**SELECTED EXCERPT**
'''
Georgia on Friday became the first state to suspend fuel taxes after the war in the Middle East sent pump prices higher, Gov. Brian Kemp signed a law ordering a 60-day halt to the state’s gasoline and diesel levies. The changes put Georgia’s 33-cents-per-gallon gas tax and 37-cents-per-gallon diesel tax on pause, and state officials said motorists should see the cost reductions as lower prices move from wholesalers to retail stations.
Georgia’s tax suspension is designed as short-term relief, but it comes with a budget tradeoff that the state plans to cover using accumulated savings earmarked for roads and bridges. Officials estimated the state would give up between $360 million and $400 million in fuel-tax revenue over the period, a gap they said would translate into roughly $5 to $6 per tank for a typical passenger vehicle.
Supporters said the tax cuts will return money to drivers, and Kemp said he wanted to “return taxpayer money where it belongs, in the pockets of hardworking Georgians.” The tax break also sits alongside an election-year package that includes state income tax rebates of $250 to $500 per household for people who filed Georgia tax returns in both 2024 and 2025, with the rebates funded from state savings.
As households weigh whether the state relief is meaningful enough, some drivers said the problem is tied to foreign conflict and that any pause in taxes may not address the underlying driver of prices. “It’s really nothing I can do about it,” said Skylah Mercier, a 21-year-old college student filling her tank near downtown Atlanta. Terrence Wynn, also filling his tank Friday in Atlanta, said the “root” of the problem is the foreign conflict and that gas is “a necessity” people will “have to pay for anyway.”
'''
**REQUIRED TASKS**
1) Answer from the Georgia fuel-tax article:
(a) How long is the halt on the state's gasoline and diesel levies?
(b) How much fuel-tax revenue did officials estimate the state would give up over the period?
(c) What is the range of the state income tax rebates per household?
2) Quote the Georgia fuel-tax article, starting with "Georgia on Friday" and going on through "typical passenger vehicle.".
The lines are separate material, unrelated to the Georgia fuel-tax article.

**INFORMATION SUPPLIED**
'''
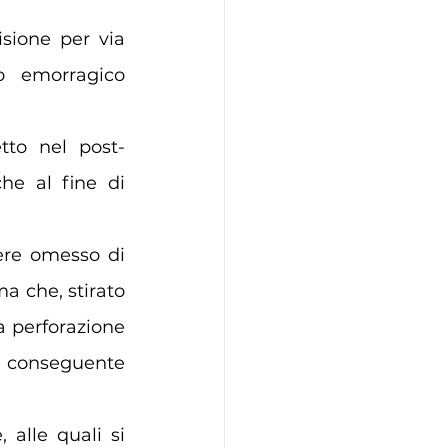
ione per via 
o emorragico 
tto nel post-
he al fine di 
ere omesso di 
a che, stirato 
 perforazione 
 conseguente 
alle quali si 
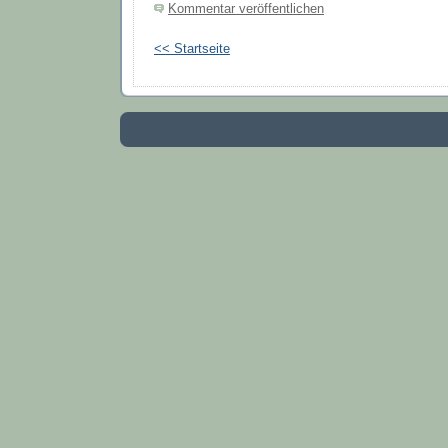
Kommentar veröffentlichen
<< Startseite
'''
**RESULTS OF THE EXERCISE**
1)
(a) 60 days
(b) Between $360 million and $400 million
(c) $250 to $500 per household

2)
Georgia on Friday became the first state to suspend fuel taxes after the war in the Middle East sent pump prices higher, Gov. Brian Kemp signed a law ordering a 60-day halt to the state’s gasoline and diesel levies. The changes put Georgia’s 33-cents-per-gallon gas tax and 37-cents-per-gallon diesel tax on pause, and state officials said motorists should see the cost reductions as lower prices move from wholesalers to retail stations.
Georgia’s tax suspension is designed as short-term relief, but it comes with a budget tradeoff that the state plans to cover using accumulated savings earmarked for roads and bridges. Officials estimated the state would give up between $360 million and $400 million in fuel-tax revenue over the period, a gap they said would translate into roughly $5 to $6 per tank for a typical passenger vehicle.